DATASET CONTENT —
· · · · · · ·
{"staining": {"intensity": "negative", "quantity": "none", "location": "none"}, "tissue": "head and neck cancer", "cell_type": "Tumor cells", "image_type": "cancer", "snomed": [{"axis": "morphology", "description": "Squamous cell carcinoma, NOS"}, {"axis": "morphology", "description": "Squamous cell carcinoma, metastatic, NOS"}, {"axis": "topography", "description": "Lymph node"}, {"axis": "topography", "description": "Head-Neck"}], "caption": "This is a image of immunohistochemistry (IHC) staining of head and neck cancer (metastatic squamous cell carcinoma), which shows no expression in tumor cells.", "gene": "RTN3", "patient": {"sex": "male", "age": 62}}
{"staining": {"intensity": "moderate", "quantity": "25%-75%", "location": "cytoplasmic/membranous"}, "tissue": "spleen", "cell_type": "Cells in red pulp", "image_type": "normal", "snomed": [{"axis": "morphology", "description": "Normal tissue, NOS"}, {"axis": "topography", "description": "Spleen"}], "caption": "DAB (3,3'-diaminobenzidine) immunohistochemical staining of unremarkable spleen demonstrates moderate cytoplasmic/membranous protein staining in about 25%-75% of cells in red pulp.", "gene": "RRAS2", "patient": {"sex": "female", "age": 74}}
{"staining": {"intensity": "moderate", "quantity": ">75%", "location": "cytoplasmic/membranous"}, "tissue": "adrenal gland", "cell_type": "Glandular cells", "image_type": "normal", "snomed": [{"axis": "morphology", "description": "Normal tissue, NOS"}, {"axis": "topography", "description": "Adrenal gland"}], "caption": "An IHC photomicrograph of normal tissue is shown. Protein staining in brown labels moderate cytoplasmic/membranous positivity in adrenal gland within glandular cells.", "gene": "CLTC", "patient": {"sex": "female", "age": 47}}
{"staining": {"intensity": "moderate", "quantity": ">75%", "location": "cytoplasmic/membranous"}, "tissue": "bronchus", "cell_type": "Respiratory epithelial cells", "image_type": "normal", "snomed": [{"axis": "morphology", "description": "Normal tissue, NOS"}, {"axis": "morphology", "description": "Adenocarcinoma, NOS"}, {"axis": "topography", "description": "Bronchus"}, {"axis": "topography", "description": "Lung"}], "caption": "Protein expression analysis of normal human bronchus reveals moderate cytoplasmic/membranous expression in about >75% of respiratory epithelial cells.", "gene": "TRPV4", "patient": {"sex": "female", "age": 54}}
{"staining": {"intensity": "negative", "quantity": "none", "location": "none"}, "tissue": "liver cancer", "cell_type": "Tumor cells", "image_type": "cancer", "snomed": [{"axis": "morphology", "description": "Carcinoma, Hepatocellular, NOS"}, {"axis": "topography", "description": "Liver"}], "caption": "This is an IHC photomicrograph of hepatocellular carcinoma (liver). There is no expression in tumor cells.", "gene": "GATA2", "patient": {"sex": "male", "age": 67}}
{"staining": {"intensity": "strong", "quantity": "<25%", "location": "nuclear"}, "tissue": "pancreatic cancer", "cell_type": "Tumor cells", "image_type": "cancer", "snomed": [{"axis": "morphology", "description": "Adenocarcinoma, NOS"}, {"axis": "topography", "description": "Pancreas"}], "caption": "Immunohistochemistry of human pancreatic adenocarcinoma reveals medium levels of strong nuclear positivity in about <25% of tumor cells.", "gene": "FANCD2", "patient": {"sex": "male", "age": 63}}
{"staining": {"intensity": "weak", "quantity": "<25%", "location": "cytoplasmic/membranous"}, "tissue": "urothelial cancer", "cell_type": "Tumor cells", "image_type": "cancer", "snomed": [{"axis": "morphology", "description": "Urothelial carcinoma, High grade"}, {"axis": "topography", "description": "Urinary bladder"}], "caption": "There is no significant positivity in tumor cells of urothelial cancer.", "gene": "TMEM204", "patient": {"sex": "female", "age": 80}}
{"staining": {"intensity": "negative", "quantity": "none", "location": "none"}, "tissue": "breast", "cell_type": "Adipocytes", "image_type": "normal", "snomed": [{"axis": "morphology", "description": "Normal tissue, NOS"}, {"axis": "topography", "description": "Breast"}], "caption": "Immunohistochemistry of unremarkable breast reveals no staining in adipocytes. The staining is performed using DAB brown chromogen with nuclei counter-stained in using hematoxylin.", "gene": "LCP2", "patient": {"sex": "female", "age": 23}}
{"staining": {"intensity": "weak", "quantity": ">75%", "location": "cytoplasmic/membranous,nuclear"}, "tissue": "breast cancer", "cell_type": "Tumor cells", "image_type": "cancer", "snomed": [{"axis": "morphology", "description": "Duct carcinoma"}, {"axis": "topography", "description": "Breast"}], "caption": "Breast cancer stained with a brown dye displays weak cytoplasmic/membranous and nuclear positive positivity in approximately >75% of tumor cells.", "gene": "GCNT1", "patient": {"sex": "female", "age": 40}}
· · · · · · ·
INSTRUCTIONS TO FOLLOW — Return every line above exactly.

RESULT OF THIS EXERCISE —
{"staining": {"intensity": "negative", "quantity": "none", "location": "none"}, "tissue": "head and neck cancer", "cell_type": "Tumor cells", "image_type": "cancer", "snomed": [{"axis": "morphology", "description": "Squamous cell carcinoma, NOS"}, {"axis": "morphology", "description": "Squamous cell carcinoma, metastatic, NOS"}, {"axis": "topography", "description": "Lymph node"}, {"axis": "topography", "description": "Head-Neck"}], "caption": "This is a image of immunohistochemistry (IHC) staining of head and neck cancer (metastatic squamous cell carcinoma), which shows no expression in tumor cells.", "gene": "RTN3", "patient": {"sex": "male", "age": 62}}
{"staining": {"intensity": "moderate", "quantity": "25%-75%", "location": "cytoplasmic/membranous"}, "tissue": "spleen", "cell_type": "Cells in red pulp", "image_type": "normal", "snomed": [{"axis": "morphology", "description": "Normal tissue, NOS"}, {"axis": "topography", "description": "Spleen"}], "caption": "DAB (3,3'-diaminobenzidine) immunohistochemical staining of unremarkable spleen demonstrates moderate cytoplasmic/membranous protein staining in about 25%-75% of cells in red pulp.", "gene": "RRAS2", "patient": {"sex": "female", "age": 74}}
{"staining": {"intensity": "moderate", "quantity": ">75%", "location": "cytoplasmic/membranous"}, "tissue": "adrenal gland", "cell_type": "Glandular cells", "image_type": "normal", "snomed": [{"axis": "morphology", "description": "Normal tissue, NOS"}, {"axis": "topography", "description": "Adrenal gland"}], "caption": "An IHC photomicrograph of normal tissue is shown. Protein staining in brown labels moderate cytoplasmic/membranous positivity in adrenal gland within glandular cells.", "gene": "CLTC", "patient": {"sex": "female", "age": 47}}
{"staining": {"intensity": "moderate", "quantity": ">75%", "location": "cytoplasmic/membranous"}, "tissue": "bronchus", "cell_type": "Respiratory epithelial cells", "image_type": "normal", "snomed": [{"axis": "morphology", "description": "Normal tissue, NOS"}, {"axis": "morphology", "description": "Adenocarcinoma, NOS"}, {"axis": "topography", "description": "Bronchus"}, {"axis": "topography", "description": "Lung"}], "caption": "Protein expression analysis of normal human bronchus reveals moderate cytoplasmic/membranous expression in about >75% of respiratory epithelial cells.", "gene": "TRPV4", "patient": {"sex": "female", "age": 54}}
{"staining": {"intensity": "negative", "quantity": "none", "location": "none"}, "tissue": "liver cancer", "cell_type": "Tumor cells", "image_type": "cancer", "snomed": [{"axis": "morphology", "description": "Carcinoma, Hepatocellular, NOS"}, {"axis": "topography", "description": "Liver"}], "caption": "This is an IHC photomicrograph of hepatocellular carcinoma (liver). There is no expression in tumor cells.", "gene": "GATA2", "patient": {"sex": "male", "age": 67}}
{"staining": {"intensity": "strong", "quantity": "<25%", "location": "nuclear"}, "tissue": "pancreatic cancer", "cell_type": "Tumor cells", "image_type": "cancer", "snomed": [{"axis": "morphology", "description": "Adenocarcinoma, NOS"}, {"axis": "topography", "description": "Pancreas"}], "caption": "Immunohistochemistry of human pancreatic adenocarcinoma reveals medium levels of strong nuclear positivity in about <25% of tumor cells.", "gene": "FANCD2", "patient": {"sex": "male", "age": 63}}
{"staining": {"intensity": "weak", "quantity": "<25%", "location": "cytoplasmic/membranous"}, "tissue": "urothelial cancer", "cell_type": "Tumor cells", "image_type": "cancer", "snomed": [{"axis": "morphology", "description": "Urothelial carcinoma, High grade"}, {"axis": "topography", "description": "Urinary bladder"}], "caption": "There is no significant positivity in tumor cells of urothelial cancer.", "gene": "TMEM204", "patient": {"sex": "female", "age": 80}}
{"staining": {"intensity": "negative", "quantity": "none", "location": "none"}, "tissue": "breast", "cell_type": "Adipocytes", "image_type": "normal", "snomed": [{"axis": "morphology", "description": "Normal tissue, NOS"}, {"axis": "topography", "description": "Breast"}], "caption": "Immunohistochemistry of unremarkable breast reveals no staining in adipocytes. The staining is performed using DAB brown chromogen with nuclei counter-stained in using hematoxylin.", "gene": "LCP2", "patient": {"sex": "female", "age": 23}}
{"staining": {"intensity": "weak", "quantity": ">75%", "location": "cytoplasmic/membranous,nuclear"}, "tissue": "breast cancer", "cell_type": "Tumor cells", "image_type": "cancer", "snomed": [{"axis": "morphology", "description": "Duct carcinoma"}, {"axis": "topography", "description": "Breast"}], "caption": "Breast cancer stained with a brown dye displays weak cytoplasmic/membranous and nuclear positive positivity in approximately >75% of tumor cells.", "gene": "GCNT1", "patient": {"sex": "female", "age": 40}}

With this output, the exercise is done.